Suzuki declined to comment on the report, but said it “will keep offering more choices for customers, and work toward reaching carbon neutrality region-by-region.”
Toyota said in a statement Thursday that it plans to reduce tailpipe emissions from new vehicles by 33% by 2030, and 50% by 2035. In May, it created a new corporate division dedicated to the design and production of BEVs.
“As a global company, Toyota is taking the steps necessary to achieve carbon neutrality by 2050, by reducing global emissions where its realistic, as quickly as possible,” the spokesperson said.
Passenger vehicles account for the largest source of emissions from the transportation sector, making up almost a fifth of global emissions, according to the International Energy Association.
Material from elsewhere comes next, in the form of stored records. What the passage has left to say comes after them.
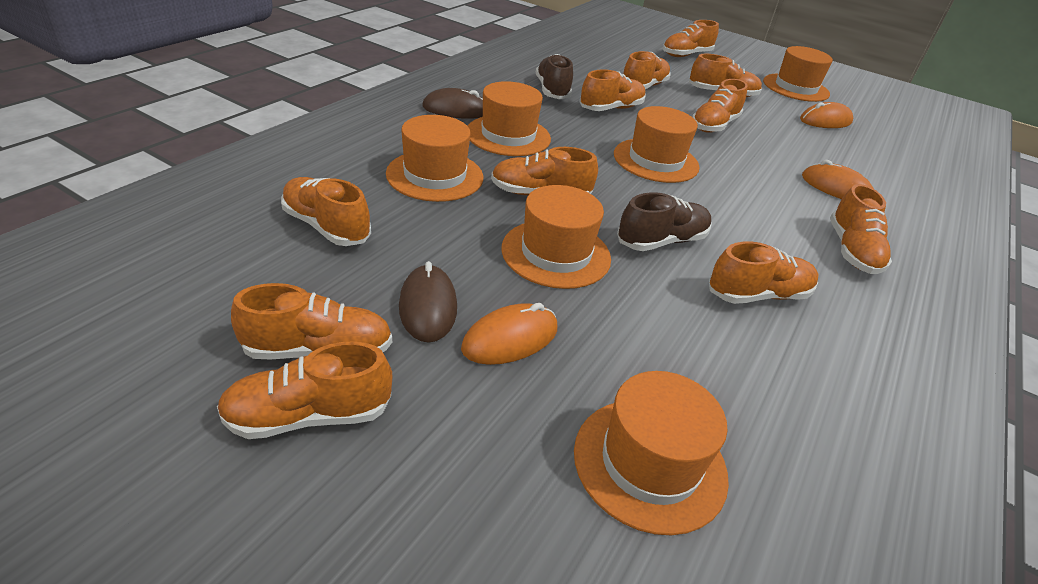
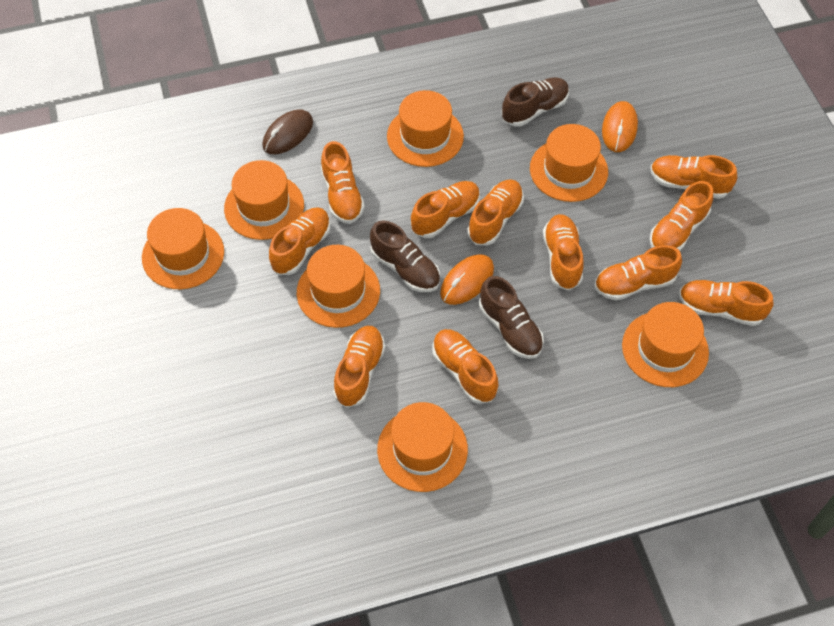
brown mouse: [399,261,457,343] [422,88,483,119] = 2 -> [262,109,313,154] = 1
brown shoe: [536,54,573,99] [617,192,712,251] = 2 -> [370,220,440,292] [479,276,544,359] [502,77,569,127] = 3
orange hat: [386,115,483,202] [468,81,551,156] [501,185,611,289] [574,371,729,535] [614,106,699,183] [763,46,833,102] = 6 -> [142,208,224,289] [224,160,304,240] [297,245,380,328] [377,402,468,492] [387,90,464,167] [530,124,608,202] [622,302,709,387] = 7
orange mouse: [461,303,557,365] [800,102,853,128] [802,160,874,199] = 3 -> [440,254,494,305] [602,101,638,152] = 2

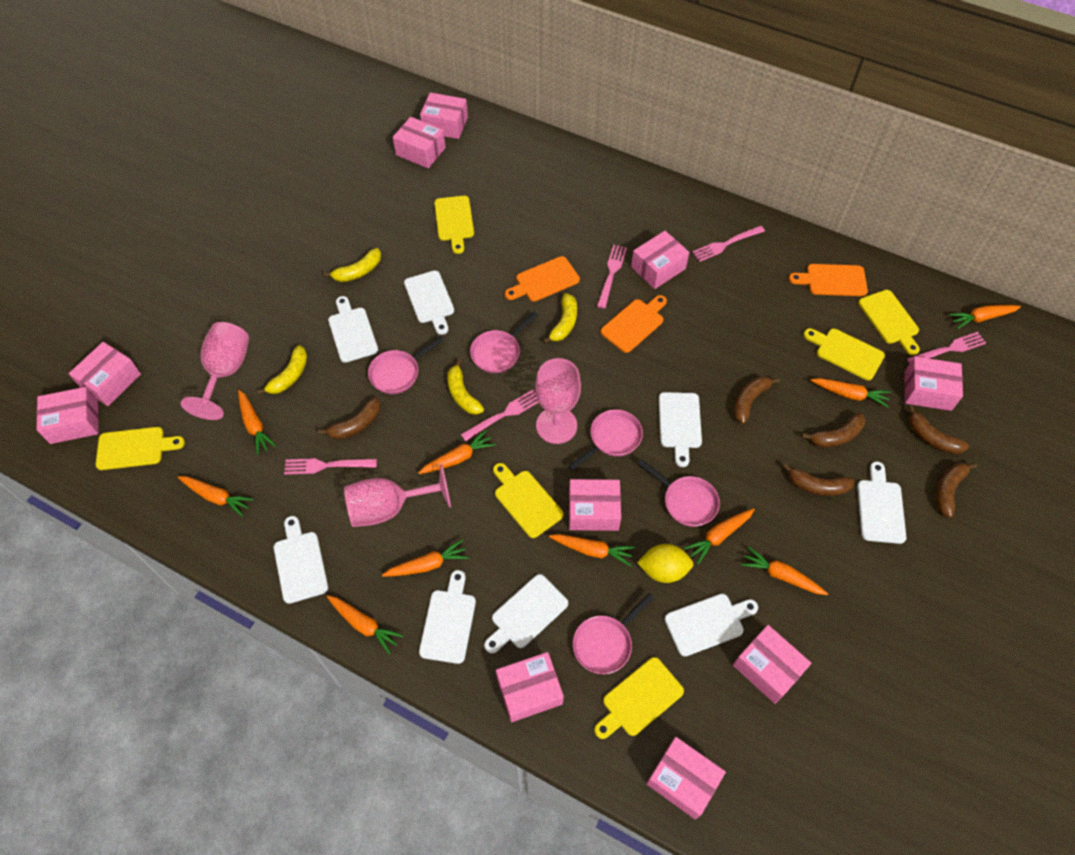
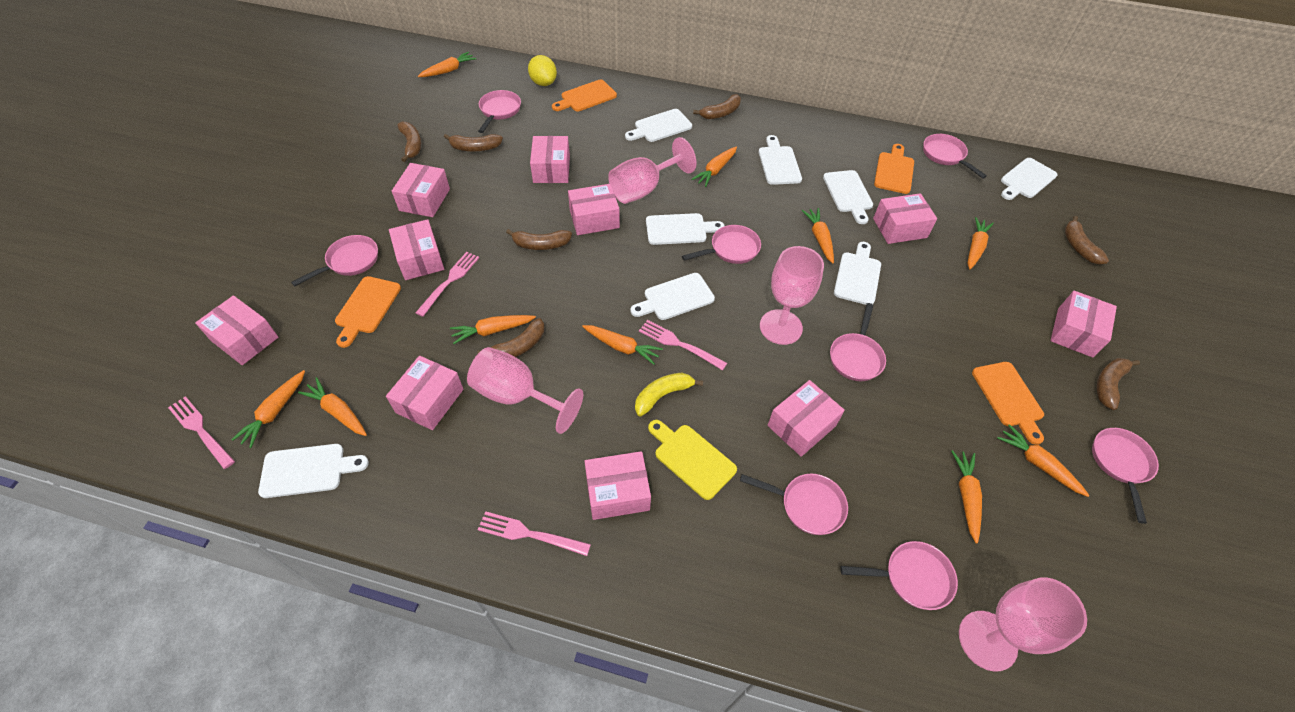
brown banana: [318,397,380,440] [734,376,780,424] [783,463,855,496] [802,413,865,447] [908,405,969,454] [936,463,977,518] = 6 -> [397,121,421,162] [444,134,503,151] [477,318,545,357] [506,229,572,250] [693,94,741,119] [1065,216,1109,264] [1097,358,1140,410] = 7
orange cutting board: [505,256,580,302] [600,295,667,353] [789,264,868,296] = 3 -> [335,276,401,348] [552,80,617,111] [874,144,914,194] [972,362,1044,445] = 4
pink fork: [284,458,377,475] [461,390,539,441] [597,245,627,308] [692,226,765,262] [907,332,986,364] = 5 -> [168,396,235,469] [416,252,479,317] [478,511,591,556] [639,320,727,371] = 4
pink goblet: [180,322,249,420] [344,464,451,527] [535,358,581,444] = 3 -> [467,347,583,434] [608,137,697,204] [760,246,824,345] [959,577,1087,672] = 4
pink pan: [368,336,444,394] [470,311,538,373] [568,409,643,471] [573,593,654,674] [638,459,720,527] = 5 -> [291,235,378,286] [478,90,521,133] [682,225,761,264] [740,474,848,535] [830,303,886,381] [840,541,958,610] [923,134,987,179] [1092,428,1159,524] = 8
yellow banana: [257,345,307,394] [323,248,381,282] [447,359,484,415] [543,293,577,344] = 4 -> [635,373,703,416] = 1
yellow cutting board: [96,427,185,470] [434,196,474,254] [493,463,564,538] [594,657,684,739] [803,328,885,380] [858,290,920,355] = 6 -> [648,420,737,500] = 1

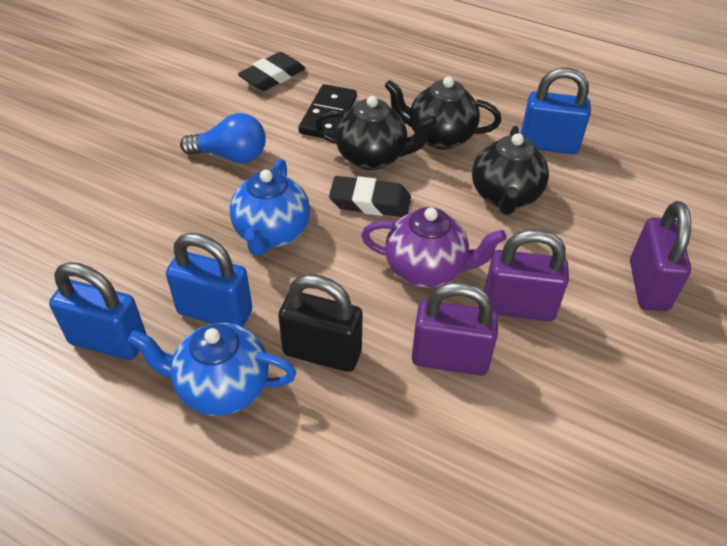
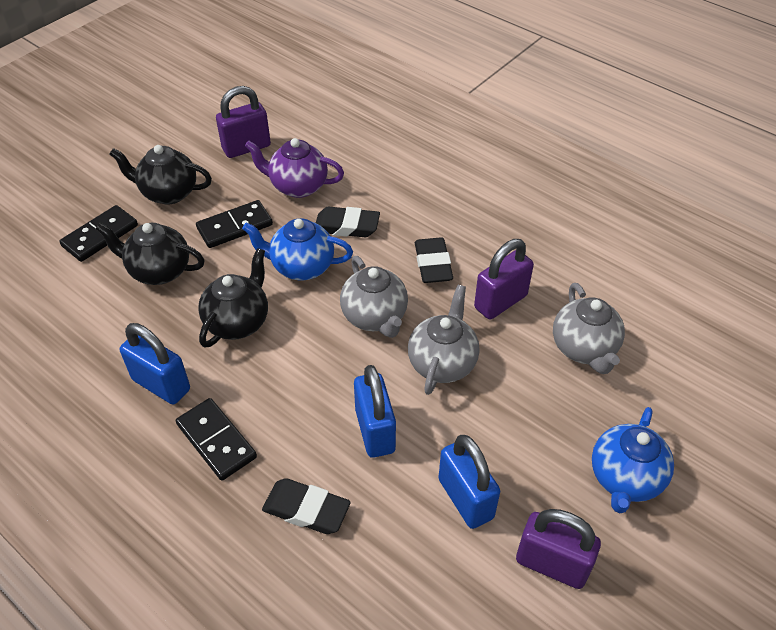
black domino: [299,84,357,138] = 1 -> [59,205,138,262] [176,398,257,481] [196,200,273,248] = 3
black eraser: [238,52,305,91] [329,176,411,217] = 2 -> [262,478,351,534] [316,207,380,237] [415,237,453,283] = 3
black padlock: [278,274,363,372] = 1 -> none = 0
blue light bulb: [180,113,266,163] = 1 -> none = 0
grey teapot: none = 0 -> [340,256,408,338] [408,285,479,395] [553,283,625,374] = 3

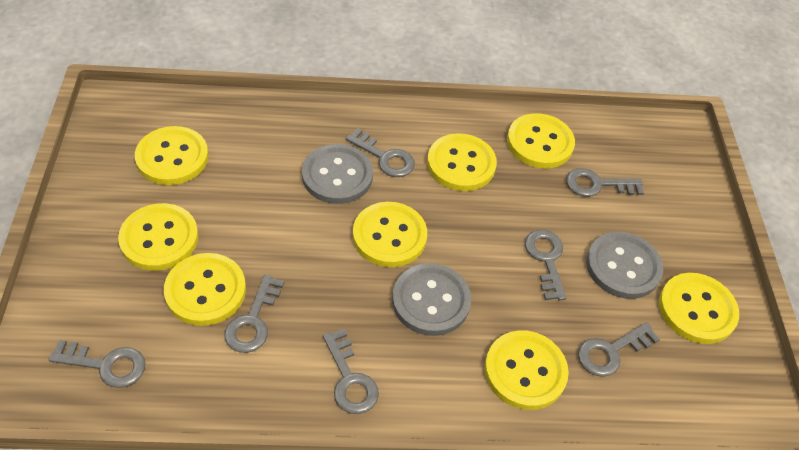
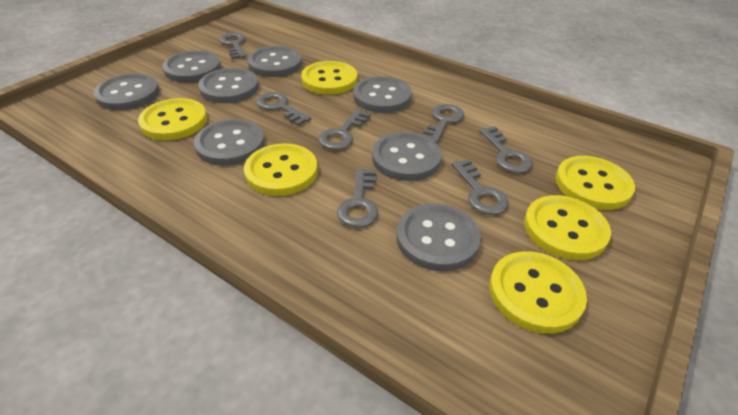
grey button: [302,144,373,204] [392,263,471,336] [586,232,663,299] = 3 -> [94,73,159,110] [162,50,221,83] [194,119,265,166] [198,68,259,103] [248,46,302,77] [353,76,412,113] [372,132,442,181] [396,203,481,271] = 8
yellow button: [118,203,199,271] [135,126,209,185] [164,253,246,326] [353,202,427,267] [427,133,497,191] [484,330,569,410] [507,113,575,168] [659,273,739,344] = 8 -> [138,98,207,140] [244,143,318,196] [301,61,357,95] [489,251,587,334] [524,195,611,260] [555,156,635,210] = 6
Global carmakers should end the sale of ICE vehicles in Europe by 2028, and in the US, China, South Korea and Japan by 2030, Greenpeace said, arguing that those phase-out dates are what’s necessary to slow global warming.
Toyota, the world’s biggest carmaker by volume, has accelerated efforts to sell more EVs, setting a target of selling 1.5 million annually by 2026, and 3.5 million by 2030. The company invited media to workshops in June and September in which they revealed the progress they’ve made in developing solid state batteries, large casting machines and other tools that will be used to scale EV production in the coming years.